こちらは、「遅い・脆い・弱い」の三拍子揃ったヒマナッツなので、行動する前に相手の攻撃を食らい何もできずに一発でやられてしまうことが多く、運ゲーにすら持ち込めないという展開が多々あって……。何度も挑んでいる内にCPUが選ぶ技のクセをなんとか掴みながら運9割と戦略1割で切り抜けました。
──そういう強敵とのバトルでとくに頼りになったわざって何になるんですか?
マサ:
『ダイヤモンド』だったら「かげぶんしん」、『ハートゴールド』だったら「がむしゃら」です。
『ダイヤモンド』では、いかにひ弱なヒマナッツに攻撃が当たらないようにして、試行回数で押し通して勝つかみたいな戦法が基本でした。
『ハートゴールド』では、相手のAIが賢いのか『ダイヤモンド』に比べて無駄技を選んでくれないので、「かげぶんしん」を使って試行錯誤を重ねるよりも「がむしゃら」で相手のHPを大きく削って後続に託すパターンに助けられることが多かったです。

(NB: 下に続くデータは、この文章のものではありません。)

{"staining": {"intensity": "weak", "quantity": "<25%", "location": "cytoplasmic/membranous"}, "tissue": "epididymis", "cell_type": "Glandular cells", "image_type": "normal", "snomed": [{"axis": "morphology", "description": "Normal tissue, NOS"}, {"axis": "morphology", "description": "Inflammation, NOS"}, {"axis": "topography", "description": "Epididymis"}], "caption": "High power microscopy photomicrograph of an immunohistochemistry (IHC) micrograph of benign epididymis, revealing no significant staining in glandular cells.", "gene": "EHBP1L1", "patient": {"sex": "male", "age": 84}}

──お話に度々出てきた「やどりぎのタネ」じゃないのが意外でした。
マサ:
「やどりぎのタネ」も強いんですけど、強敵に対しては使っている暇すらないので、重要なところで活躍したイメージはあまりなかったりします。
キマワリに進化しても楽勝にはならない
──『ダイヤモンド』と『ハートゴールド』、それぞれヒマナッツ縛りでプレイしているマサさんですが、この2つのシリーズだとどちらのほうが難しく感じましたか?
マサ:
現実パートは『ダイヤモンド』、ゲームパートは『ハートゴールド』かなあと思います。
『ダイヤモンド』のときは、まだガーデニングの経験も知識もゼロで、現実でのひまわりの育成のコツが掴めていなかったのが大変ではありました。水やりの加減とか、虫にたかられたときの対処もわからなくて。結局、ひまわりが咲いたのは縛りプレイ完結後でした。

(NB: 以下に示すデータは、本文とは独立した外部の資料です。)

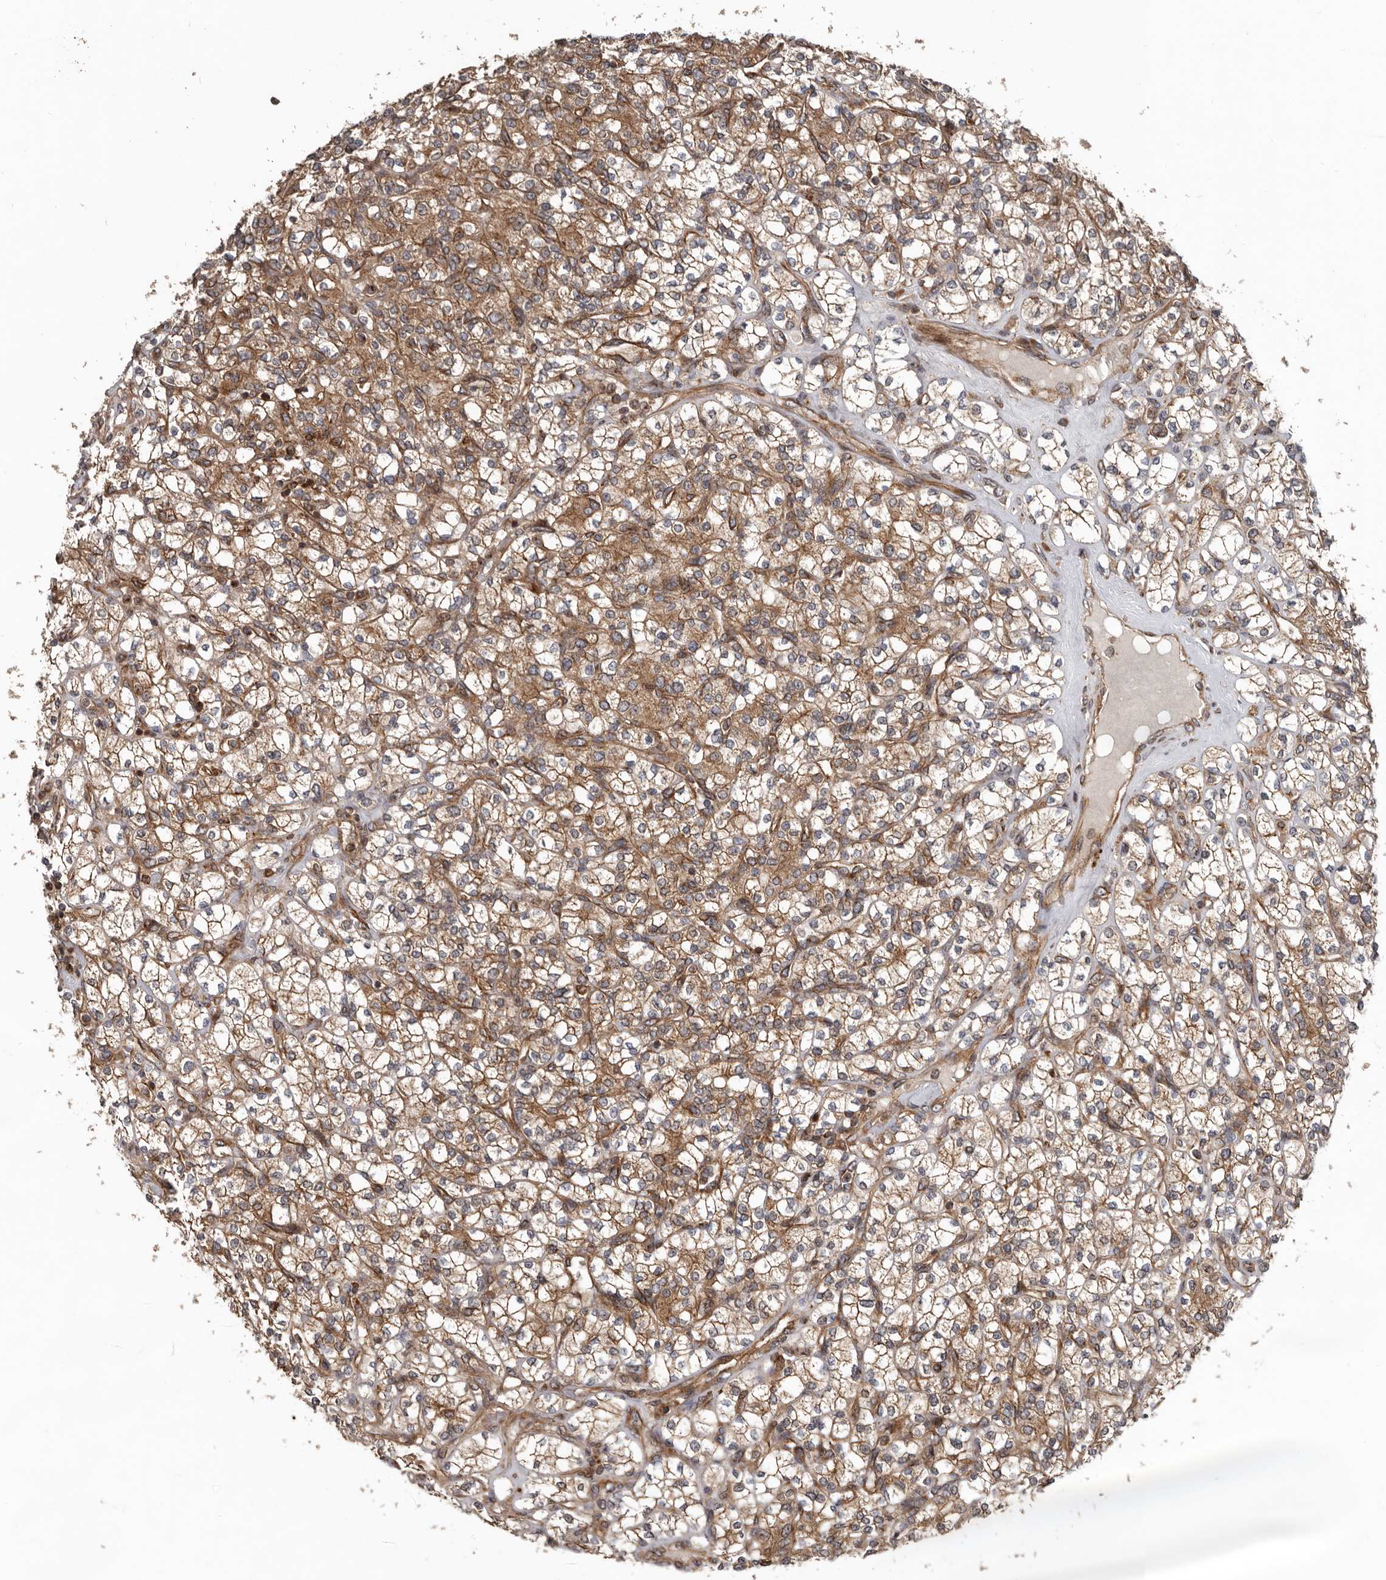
{"staining": {"intensity": "moderate", "quantity": ">75%", "location": "cytoplasmic/membranous"}, "tissue": "renal cancer", "cell_type": "Tumor cells", "image_type": "cancer", "snomed": [{"axis": "morphology", "description": "Adenocarcinoma, NOS"}, {"axis": "topography", "description": "Kidney"}], "caption": "Immunohistochemistry (IHC) photomicrograph of neoplastic tissue: renal adenocarcinoma stained using immunohistochemistry (IHC) reveals medium levels of moderate protein expression localized specifically in the cytoplasmic/membranous of tumor cells, appearing as a cytoplasmic/membranous brown color.", "gene": "CCDC190", "patient": {"sex": "male", "age": 77}}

逆に『ハートゴールド』ではひまわりを育てるのも2回目なので、1回目に比べて知識も蓄積され準備もしっかりできて。その結果、ひまわりも咲いてヒマナッツもキマワリに進化させることができましたが、それでもぎりぎりのクリアでした。最初に挑戦したのが 『ハートゴールド』だったらクリアはできなかったと思います。
──確かに2回目の挑戦の『ハートゴールド』ではひまわりの育成がうまくいってましたよね。それに伴ってヒマナッツをキマワリに進化させられて戦力も強化できましたし。
マサ:
キマワリはヒマナッツと比べたらそれは強いんですけど、くさタイプの普通のポケモンなので当然弱点もあるし、強力なポケモンかというとそうでもないんです。
ヒマナッツの弱さで感覚が麻痺しているだけで、キマワリになったからといって楽勝にはまったくならないんですよ!
四天王戦なんかはノートにびっしり対策を書きまくって、1週間くらい入念に準備をして挑んだにも関わらず、クリアまで20時間近くかかってしまっているので。
──うわぁ……。
マサ:
負けまくりました。じつは当時の僕もちょっと感覚がおかしくなっていて「キマワリがこれだけいれば余裕かなぁ」とか思っていたんですけど、ぜんぜん負けるんですよ。儚いものです。
──種族値的には進化して何倍にもなっているわけですけど、ツラいことには変わりないと。
マサ:
ツラいままでした。冷静になって考えてみると、ヒマナッツ縛りのほかにもおいしいみずとふしぎなアメしか使えない縛りも設けていたので、楽に勝てるはずはなかったんですよね。
──そうそう。ヒマナッツ縛りだけでも大変なのに回復アイテムや強化アイテムも縛る。しかも、プレイ途中で縛り条件を追加することもあるじゃないですか。なぜそこまで苦行を求めるのか謎で。
マサ:
途中で縛りを追加した理由は、プレイしていて楽勝になってしまう気がしたのが正直なところですね。楽がしたいなら最初からこんな縛りプレイはしなければいい話なので(笑)。
──確かに(笑)。
マサ:
想定よりも難易度が低いと感じたら軌道修正はしようとはいつも意識はしています。それは動画としてのおもしろさを意識してもありますし、自分が楽しくプレイするための意味合いもあります。
例えばマラソンが趣味の人って走っているときまったく苦しくないわけではないと思うんです。当然苦しい、でもそれが楽しさでもある。縛りプレイの感覚もそれに近いんじゃないかなと。